Instructions to follow :: With both ends included, transcribe exactly the records below from their first line to the line that contains "text_box [1510, 485, 2000, 1013]".
--- Available data Enclosed Below ---
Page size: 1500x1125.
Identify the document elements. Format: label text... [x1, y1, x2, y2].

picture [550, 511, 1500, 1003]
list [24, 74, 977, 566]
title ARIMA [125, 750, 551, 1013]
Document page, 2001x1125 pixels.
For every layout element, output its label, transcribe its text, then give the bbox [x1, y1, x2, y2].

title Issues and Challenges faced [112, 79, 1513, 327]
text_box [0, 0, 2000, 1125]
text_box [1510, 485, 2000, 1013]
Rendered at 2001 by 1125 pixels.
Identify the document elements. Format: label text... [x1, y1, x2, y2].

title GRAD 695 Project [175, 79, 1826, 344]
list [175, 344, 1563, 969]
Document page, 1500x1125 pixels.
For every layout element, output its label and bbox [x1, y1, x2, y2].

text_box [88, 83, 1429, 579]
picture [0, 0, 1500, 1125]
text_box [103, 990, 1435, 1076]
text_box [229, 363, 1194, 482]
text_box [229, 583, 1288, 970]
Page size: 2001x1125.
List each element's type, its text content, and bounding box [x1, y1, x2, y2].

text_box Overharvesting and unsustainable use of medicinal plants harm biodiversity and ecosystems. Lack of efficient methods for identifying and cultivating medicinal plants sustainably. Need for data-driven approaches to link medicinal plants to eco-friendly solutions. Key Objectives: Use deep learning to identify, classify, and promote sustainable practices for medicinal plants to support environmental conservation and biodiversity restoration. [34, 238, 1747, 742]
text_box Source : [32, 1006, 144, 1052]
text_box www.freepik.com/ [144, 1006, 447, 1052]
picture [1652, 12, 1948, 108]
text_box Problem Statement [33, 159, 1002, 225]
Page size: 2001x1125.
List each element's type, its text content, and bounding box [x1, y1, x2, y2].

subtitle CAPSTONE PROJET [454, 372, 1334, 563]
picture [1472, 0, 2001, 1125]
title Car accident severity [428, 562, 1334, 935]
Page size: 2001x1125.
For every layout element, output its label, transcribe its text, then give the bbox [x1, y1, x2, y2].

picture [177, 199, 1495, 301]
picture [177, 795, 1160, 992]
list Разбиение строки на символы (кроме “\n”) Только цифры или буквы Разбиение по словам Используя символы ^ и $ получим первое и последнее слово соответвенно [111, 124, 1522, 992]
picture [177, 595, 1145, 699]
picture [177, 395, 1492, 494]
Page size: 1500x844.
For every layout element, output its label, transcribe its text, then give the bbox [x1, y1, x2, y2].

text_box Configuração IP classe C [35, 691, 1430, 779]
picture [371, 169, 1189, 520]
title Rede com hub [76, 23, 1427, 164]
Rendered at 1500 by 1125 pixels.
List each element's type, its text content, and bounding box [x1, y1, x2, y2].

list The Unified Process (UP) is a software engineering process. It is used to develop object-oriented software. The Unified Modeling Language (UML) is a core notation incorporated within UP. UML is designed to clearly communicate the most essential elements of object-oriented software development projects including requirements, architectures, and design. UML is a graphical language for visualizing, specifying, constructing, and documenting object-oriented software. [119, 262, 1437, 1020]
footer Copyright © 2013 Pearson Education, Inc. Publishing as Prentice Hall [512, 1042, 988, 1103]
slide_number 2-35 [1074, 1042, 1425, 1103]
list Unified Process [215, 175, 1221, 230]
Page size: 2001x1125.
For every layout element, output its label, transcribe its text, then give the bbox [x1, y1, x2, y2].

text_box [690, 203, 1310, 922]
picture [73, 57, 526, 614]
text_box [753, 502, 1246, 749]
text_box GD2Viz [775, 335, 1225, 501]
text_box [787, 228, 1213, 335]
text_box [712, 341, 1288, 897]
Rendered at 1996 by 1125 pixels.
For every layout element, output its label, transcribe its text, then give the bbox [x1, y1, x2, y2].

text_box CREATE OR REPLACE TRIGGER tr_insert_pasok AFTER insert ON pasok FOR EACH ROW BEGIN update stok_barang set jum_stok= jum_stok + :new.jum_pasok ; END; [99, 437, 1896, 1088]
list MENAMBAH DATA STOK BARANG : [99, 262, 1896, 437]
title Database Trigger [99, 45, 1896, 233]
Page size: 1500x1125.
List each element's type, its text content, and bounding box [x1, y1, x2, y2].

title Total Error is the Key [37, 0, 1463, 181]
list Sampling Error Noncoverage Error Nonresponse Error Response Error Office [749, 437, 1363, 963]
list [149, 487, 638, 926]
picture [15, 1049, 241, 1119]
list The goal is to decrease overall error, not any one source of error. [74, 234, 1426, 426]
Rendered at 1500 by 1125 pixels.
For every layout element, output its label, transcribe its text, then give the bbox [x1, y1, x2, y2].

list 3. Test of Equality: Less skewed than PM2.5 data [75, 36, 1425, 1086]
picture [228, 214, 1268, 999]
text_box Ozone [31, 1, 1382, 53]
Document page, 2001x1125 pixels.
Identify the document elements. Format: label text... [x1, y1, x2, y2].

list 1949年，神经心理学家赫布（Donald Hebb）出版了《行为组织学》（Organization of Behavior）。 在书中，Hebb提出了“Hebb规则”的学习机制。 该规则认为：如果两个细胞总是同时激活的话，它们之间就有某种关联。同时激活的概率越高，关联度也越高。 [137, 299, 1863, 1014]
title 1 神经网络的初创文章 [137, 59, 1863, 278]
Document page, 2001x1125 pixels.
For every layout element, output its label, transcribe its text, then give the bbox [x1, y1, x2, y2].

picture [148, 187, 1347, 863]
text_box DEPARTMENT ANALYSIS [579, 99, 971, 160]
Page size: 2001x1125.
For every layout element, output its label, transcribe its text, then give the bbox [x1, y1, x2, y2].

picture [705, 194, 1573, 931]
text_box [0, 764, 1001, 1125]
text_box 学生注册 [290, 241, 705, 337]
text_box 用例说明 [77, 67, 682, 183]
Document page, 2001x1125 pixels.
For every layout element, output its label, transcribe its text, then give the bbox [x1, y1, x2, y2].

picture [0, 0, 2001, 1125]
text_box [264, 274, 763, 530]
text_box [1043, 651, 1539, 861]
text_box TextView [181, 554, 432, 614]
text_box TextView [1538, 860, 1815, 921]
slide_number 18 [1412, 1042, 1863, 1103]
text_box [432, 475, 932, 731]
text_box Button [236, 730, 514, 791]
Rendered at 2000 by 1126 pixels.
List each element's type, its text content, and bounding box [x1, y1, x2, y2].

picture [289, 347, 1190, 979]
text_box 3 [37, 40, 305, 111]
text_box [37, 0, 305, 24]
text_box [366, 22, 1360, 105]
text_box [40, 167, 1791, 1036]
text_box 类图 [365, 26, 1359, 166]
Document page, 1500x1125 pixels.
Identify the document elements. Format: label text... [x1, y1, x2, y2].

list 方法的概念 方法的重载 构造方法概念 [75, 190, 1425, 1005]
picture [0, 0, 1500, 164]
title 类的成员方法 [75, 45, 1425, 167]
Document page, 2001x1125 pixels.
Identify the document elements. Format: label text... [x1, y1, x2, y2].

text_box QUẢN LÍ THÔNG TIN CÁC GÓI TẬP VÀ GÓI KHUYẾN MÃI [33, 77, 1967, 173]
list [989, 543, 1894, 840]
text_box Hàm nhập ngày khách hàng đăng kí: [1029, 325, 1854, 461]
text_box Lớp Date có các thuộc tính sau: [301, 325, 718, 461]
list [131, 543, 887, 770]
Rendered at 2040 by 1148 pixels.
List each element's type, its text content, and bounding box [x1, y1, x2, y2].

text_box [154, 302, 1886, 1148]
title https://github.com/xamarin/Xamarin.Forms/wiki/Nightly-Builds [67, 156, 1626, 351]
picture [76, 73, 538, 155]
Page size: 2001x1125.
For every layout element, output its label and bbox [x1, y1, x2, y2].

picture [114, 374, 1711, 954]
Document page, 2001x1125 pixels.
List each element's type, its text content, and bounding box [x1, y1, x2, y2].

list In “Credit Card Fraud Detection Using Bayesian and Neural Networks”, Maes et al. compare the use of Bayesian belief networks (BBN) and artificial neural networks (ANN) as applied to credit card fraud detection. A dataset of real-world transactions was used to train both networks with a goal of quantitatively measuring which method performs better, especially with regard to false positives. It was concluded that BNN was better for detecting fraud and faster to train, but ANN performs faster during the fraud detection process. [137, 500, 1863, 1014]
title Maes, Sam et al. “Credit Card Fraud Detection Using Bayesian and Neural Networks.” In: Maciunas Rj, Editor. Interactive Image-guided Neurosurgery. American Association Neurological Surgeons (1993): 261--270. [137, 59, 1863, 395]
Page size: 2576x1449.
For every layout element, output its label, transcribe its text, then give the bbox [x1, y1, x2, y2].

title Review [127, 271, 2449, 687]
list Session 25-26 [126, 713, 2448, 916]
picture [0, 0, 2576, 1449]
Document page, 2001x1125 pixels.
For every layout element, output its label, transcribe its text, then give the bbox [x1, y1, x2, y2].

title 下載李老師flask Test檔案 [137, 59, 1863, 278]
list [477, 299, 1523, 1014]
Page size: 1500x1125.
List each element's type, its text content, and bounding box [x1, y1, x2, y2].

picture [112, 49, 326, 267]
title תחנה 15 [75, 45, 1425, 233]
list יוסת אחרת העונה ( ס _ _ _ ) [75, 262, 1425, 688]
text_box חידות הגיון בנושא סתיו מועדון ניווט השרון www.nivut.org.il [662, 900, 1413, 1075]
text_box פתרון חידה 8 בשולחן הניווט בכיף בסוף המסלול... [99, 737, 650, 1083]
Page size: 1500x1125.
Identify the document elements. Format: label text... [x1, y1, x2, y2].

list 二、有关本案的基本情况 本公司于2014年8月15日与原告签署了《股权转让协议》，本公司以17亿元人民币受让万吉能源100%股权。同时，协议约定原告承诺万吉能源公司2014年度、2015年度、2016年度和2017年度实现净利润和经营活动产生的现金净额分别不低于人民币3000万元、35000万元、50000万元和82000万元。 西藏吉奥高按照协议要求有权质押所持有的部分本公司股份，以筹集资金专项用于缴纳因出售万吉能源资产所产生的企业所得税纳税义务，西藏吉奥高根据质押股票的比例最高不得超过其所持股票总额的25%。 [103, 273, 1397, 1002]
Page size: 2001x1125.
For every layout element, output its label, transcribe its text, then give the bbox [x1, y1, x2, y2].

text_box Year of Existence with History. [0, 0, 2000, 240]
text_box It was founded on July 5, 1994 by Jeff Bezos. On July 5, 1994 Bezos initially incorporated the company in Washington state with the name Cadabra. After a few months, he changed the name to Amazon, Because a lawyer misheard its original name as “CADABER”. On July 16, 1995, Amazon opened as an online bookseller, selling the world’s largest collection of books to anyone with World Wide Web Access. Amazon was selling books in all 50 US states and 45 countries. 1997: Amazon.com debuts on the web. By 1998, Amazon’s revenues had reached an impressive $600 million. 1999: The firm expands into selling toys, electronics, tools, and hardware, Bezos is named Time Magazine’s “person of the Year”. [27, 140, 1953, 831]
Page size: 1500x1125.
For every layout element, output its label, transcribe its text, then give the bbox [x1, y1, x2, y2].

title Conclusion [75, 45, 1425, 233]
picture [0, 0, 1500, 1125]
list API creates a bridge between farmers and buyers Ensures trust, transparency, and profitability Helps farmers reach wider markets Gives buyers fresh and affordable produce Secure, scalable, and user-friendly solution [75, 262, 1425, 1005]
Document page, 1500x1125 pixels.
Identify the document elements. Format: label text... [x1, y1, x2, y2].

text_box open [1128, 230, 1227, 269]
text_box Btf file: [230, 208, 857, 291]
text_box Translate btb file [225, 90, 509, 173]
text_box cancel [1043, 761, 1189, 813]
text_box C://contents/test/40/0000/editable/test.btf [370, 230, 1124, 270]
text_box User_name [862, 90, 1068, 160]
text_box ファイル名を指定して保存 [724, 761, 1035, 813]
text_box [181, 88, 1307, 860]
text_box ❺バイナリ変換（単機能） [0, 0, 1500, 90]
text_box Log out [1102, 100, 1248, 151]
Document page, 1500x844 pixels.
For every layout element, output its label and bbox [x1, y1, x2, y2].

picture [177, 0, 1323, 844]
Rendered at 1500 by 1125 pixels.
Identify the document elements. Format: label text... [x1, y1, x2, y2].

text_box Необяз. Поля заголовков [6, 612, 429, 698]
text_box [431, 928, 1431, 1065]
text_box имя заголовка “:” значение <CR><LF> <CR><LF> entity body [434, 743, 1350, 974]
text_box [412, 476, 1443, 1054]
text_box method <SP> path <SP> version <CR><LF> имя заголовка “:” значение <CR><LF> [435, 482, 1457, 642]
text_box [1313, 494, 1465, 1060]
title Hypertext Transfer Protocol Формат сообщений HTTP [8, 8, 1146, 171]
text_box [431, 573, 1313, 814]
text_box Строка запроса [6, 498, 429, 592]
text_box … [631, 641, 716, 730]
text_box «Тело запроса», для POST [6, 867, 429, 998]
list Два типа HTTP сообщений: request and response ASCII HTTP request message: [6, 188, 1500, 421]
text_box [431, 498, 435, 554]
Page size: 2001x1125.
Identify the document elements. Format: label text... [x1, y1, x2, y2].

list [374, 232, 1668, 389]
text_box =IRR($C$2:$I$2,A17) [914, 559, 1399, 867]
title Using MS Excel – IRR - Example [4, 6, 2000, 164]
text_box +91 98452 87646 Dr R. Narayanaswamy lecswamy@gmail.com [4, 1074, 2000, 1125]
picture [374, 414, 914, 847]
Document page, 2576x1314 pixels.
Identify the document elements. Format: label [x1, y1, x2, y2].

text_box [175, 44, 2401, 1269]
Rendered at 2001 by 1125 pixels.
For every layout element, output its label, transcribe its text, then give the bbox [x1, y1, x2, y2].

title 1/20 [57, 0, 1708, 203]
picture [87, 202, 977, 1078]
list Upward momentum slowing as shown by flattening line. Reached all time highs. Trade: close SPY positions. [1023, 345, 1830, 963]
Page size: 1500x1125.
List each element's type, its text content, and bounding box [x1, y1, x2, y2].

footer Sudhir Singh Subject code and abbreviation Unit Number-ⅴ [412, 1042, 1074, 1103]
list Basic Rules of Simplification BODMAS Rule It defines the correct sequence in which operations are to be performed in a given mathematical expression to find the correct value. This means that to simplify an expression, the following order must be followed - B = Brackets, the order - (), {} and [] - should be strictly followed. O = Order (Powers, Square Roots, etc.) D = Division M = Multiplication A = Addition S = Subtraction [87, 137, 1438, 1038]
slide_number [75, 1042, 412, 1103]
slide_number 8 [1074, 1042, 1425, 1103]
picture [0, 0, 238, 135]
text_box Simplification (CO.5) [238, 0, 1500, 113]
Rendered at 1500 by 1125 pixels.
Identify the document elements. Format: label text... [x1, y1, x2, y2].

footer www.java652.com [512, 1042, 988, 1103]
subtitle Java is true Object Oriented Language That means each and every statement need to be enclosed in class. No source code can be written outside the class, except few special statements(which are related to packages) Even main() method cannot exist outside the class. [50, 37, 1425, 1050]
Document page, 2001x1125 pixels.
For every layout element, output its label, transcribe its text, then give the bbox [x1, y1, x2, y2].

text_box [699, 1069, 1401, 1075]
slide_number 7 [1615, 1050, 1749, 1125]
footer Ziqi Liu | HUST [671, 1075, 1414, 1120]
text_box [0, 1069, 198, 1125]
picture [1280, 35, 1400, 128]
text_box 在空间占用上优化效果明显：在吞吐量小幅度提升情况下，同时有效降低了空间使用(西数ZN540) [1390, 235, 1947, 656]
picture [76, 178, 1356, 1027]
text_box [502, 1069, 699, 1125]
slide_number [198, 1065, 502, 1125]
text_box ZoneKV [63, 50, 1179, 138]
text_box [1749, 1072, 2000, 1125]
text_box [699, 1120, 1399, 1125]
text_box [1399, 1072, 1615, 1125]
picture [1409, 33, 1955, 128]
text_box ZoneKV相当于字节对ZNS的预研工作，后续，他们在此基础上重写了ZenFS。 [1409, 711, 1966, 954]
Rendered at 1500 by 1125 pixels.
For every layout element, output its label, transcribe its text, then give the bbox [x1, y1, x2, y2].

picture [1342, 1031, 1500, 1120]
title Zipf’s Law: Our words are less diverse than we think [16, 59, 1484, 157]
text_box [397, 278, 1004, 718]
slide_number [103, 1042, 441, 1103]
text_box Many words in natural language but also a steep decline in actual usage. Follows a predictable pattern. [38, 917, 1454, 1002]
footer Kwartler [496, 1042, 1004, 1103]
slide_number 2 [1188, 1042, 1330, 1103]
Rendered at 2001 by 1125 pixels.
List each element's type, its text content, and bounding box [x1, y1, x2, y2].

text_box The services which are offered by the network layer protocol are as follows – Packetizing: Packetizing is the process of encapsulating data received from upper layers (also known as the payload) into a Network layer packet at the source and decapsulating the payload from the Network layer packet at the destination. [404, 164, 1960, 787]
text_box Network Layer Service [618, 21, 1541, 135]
--- End of Enclosed Available data ---
Result of the task ::
Page size: 1500x1125.
Identify the document elements. Format: label text... [x1, y1, x2, y2].

picture [550, 511, 1500, 1003]
list [24, 74, 977, 566]
title ARIMA [125, 750, 551, 1013]
Document page, 2001x1125 pixels.
For every layout element, output its label, transcribe its text, then give the bbox [x1, y1, x2, y2].

title Issues and Challenges faced [112, 79, 1513, 327]
text_box [0, 0, 2000, 1125]
text_box [1510, 485, 2000, 1013]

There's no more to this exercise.